TASK OBJECTIVE:
Which lines in the data below contain the string "author"? Pick out and copy each of them, treating uppercase and lowercase as different.

# GIVEN ENTRIES start

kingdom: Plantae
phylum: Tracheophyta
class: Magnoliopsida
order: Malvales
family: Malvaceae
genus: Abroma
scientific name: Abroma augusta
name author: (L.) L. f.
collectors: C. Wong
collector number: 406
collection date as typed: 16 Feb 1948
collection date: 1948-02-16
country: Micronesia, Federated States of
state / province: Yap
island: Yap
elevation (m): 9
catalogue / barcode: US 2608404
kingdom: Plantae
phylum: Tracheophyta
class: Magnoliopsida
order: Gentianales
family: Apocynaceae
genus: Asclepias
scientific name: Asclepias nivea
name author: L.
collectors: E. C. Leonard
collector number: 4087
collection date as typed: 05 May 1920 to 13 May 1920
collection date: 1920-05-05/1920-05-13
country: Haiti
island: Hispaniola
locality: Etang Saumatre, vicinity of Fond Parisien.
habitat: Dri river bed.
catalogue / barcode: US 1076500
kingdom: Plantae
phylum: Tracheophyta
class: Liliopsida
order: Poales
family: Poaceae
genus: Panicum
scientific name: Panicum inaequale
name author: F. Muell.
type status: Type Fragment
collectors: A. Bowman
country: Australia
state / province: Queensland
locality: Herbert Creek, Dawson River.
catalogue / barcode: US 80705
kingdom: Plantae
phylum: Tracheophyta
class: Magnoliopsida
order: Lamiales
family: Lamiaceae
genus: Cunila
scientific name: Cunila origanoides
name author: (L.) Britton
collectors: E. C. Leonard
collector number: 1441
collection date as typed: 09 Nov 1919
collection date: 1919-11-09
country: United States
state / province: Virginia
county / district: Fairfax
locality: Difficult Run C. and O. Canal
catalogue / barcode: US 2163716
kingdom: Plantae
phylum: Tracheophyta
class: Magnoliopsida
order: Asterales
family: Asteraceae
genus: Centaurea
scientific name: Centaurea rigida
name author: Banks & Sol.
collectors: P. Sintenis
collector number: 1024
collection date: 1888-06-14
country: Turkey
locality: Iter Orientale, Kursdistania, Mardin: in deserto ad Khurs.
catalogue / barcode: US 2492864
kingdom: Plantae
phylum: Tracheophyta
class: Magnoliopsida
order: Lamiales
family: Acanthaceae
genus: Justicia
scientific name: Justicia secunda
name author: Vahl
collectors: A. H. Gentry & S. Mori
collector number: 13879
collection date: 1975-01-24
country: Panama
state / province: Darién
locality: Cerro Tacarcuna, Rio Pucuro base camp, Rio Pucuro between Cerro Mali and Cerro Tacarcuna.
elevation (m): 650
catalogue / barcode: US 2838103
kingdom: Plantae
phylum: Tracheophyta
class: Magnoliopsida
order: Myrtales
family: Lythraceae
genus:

# GIVEN ENTRIES end

RIGHT ANSWER:
name author: (L.) L. f.
name author: L.
name author: F. Muell.
name author: (L.) Britton
name author: Banks & Sol.
name author: Vahl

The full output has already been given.